## Records shown
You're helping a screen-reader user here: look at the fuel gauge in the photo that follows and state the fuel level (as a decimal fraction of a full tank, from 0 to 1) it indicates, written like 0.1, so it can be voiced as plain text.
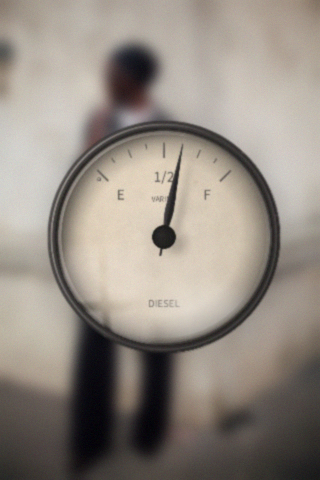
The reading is 0.625
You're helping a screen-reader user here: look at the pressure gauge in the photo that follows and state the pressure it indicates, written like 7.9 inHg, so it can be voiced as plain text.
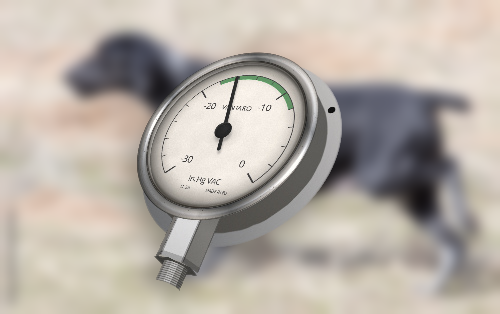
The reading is -16 inHg
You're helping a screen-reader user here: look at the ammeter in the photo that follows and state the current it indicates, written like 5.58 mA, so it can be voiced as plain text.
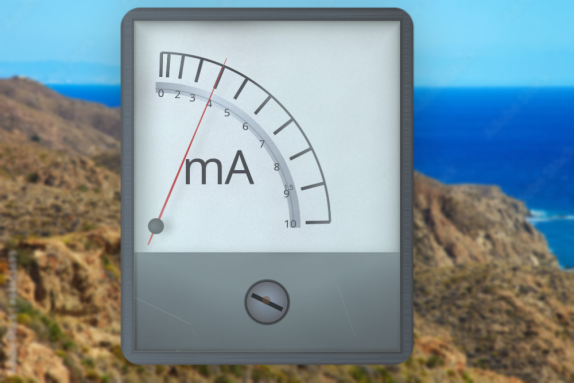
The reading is 4 mA
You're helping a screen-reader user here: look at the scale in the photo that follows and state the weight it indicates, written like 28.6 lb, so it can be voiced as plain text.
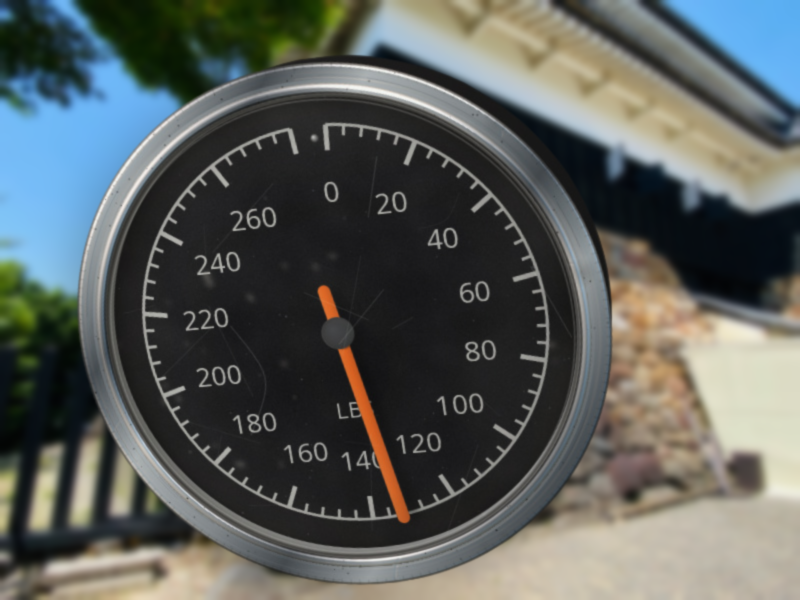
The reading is 132 lb
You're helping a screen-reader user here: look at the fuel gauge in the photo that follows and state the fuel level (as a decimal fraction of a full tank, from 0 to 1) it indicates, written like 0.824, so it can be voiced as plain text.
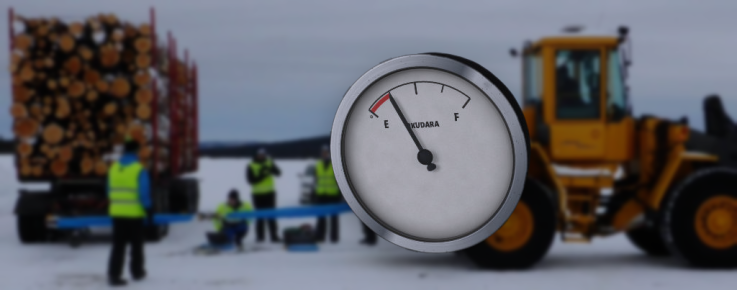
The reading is 0.25
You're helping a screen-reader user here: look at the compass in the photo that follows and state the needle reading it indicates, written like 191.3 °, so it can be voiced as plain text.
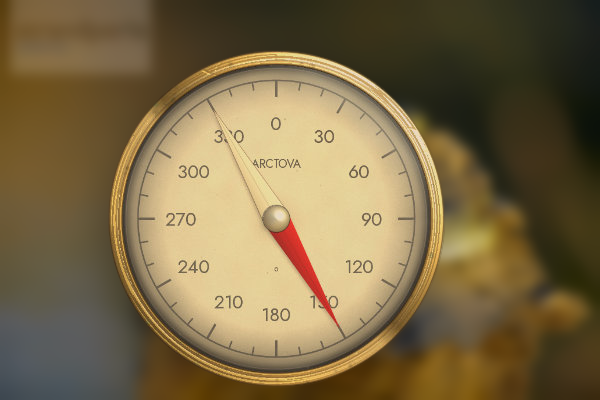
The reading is 150 °
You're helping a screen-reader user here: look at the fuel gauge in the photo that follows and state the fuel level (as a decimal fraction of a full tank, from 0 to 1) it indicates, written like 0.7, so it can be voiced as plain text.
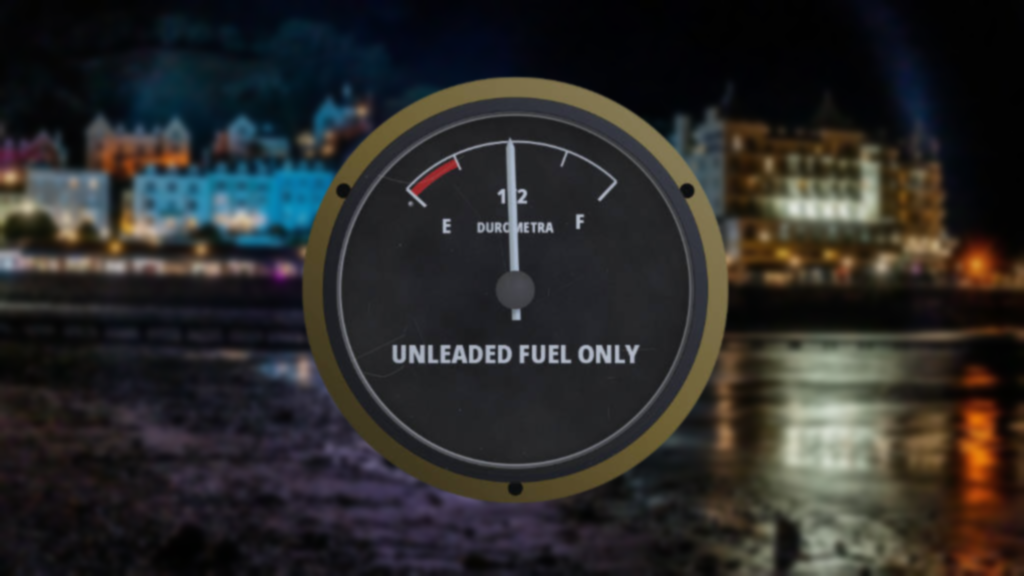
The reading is 0.5
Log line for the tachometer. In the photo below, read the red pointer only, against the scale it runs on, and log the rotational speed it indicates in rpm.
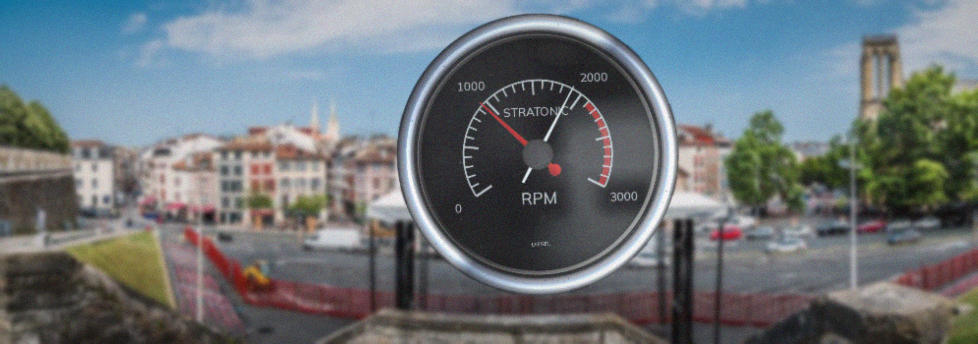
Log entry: 950 rpm
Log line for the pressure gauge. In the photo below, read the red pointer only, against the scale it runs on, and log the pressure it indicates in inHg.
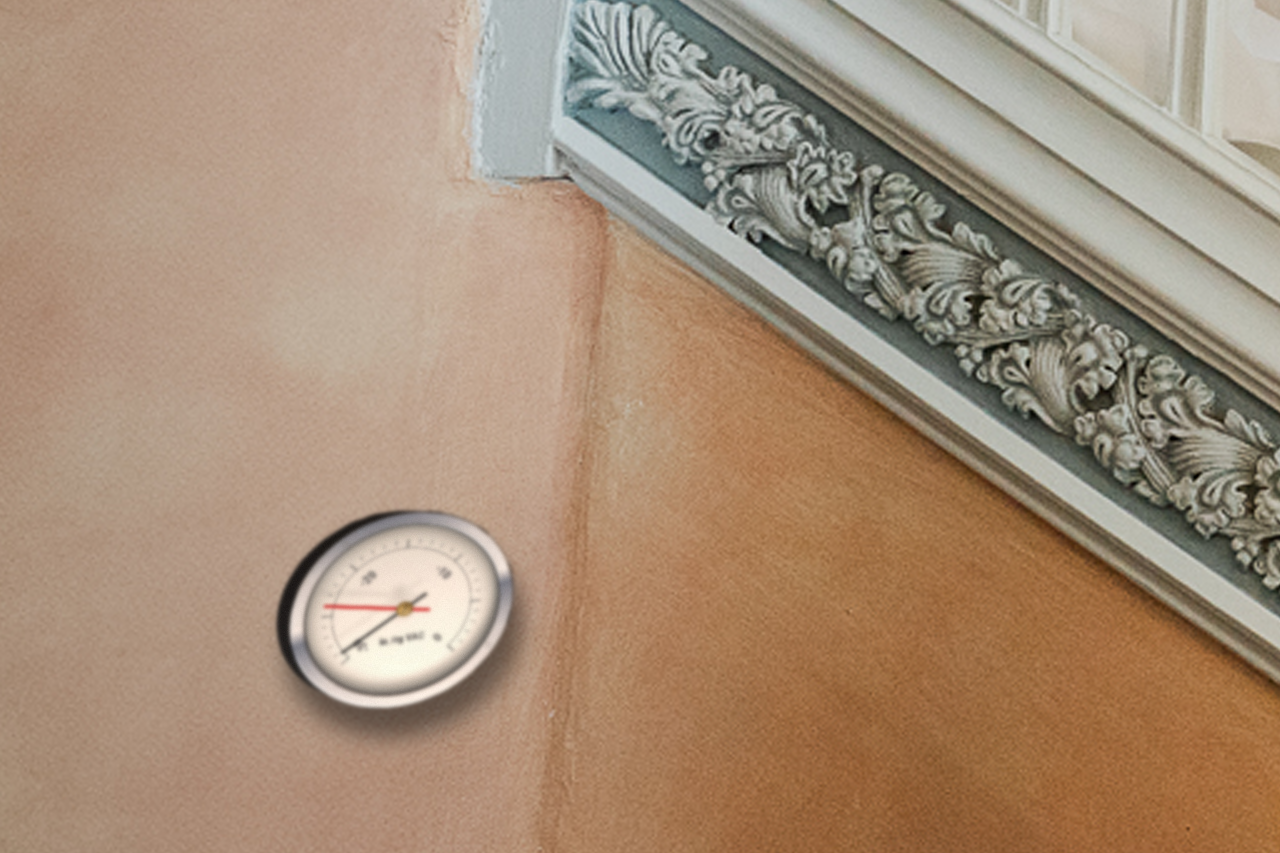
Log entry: -24 inHg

## Assignment
Format the lines above as a JSON list of strings, one string per line, skipping any blank lines. Leave the pictures out.

## Completed task
[
  "You're helping a screen-reader user here: look at the fuel gauge in the photo that follows and state the fuel level (as a decimal fraction of a full tank, from 0 to 1) it indicates, written like 0.1, so it can be voiced as plain text.",
  "The reading is 0.625",
  "You're helping a screen-reader user here: look at the pressure gauge in the photo that follows and state the pressure it indicates, written like 7.9 inHg, so it can be voiced as plain text.",
  "The reading is -16 inHg",
  "You're helping a screen-reader user here: look at the ammeter in the photo that follows and state the current it indicates, written like 5.58 mA, so it can be voiced as plain text.",
  "The reading is 4 mA",
  "You're helping a screen-reader user here: look at the scale in the photo that follows and state the weight it indicates, written like 28.6 lb, so it can be voiced as plain text.",
  "The reading is 132 lb",
  "You're helping a screen-reader user here: look at the fuel gauge in the photo that follows and state the fuel level (as a decimal fraction of a full tank, from 0 to 1) it indicates, written like 0.824, so it can be voiced as plain text.",
  "The reading is 0.25",
  "You're helping a screen-reader user here: look at the compass in the photo that follows and state the needle reading it indicates, written like 191.3 °, so it can be voiced as plain text.",
  "The reading is 150 °",
  "You're helping a screen-reader user here: look at the fuel gauge in the photo that follows and state the fuel level (as a decimal fraction of a full tank, from 0 to 1) it indicates, written like 0.7, so it can be voiced as plain text.",
  "The reading is 0.5",
  "Log line for the tachometer. In the photo below, read the red pointer only, against the scale it runs on, and log the rotational speed it indicates in rpm.",
  "Log entry: 950 rpm",
  "Log line for the pressure gauge. In the photo below, read the red pointer only, against the scale it runs on, and log the pressure it indicates in inHg.",
  "Log entry: -24 inHg"
]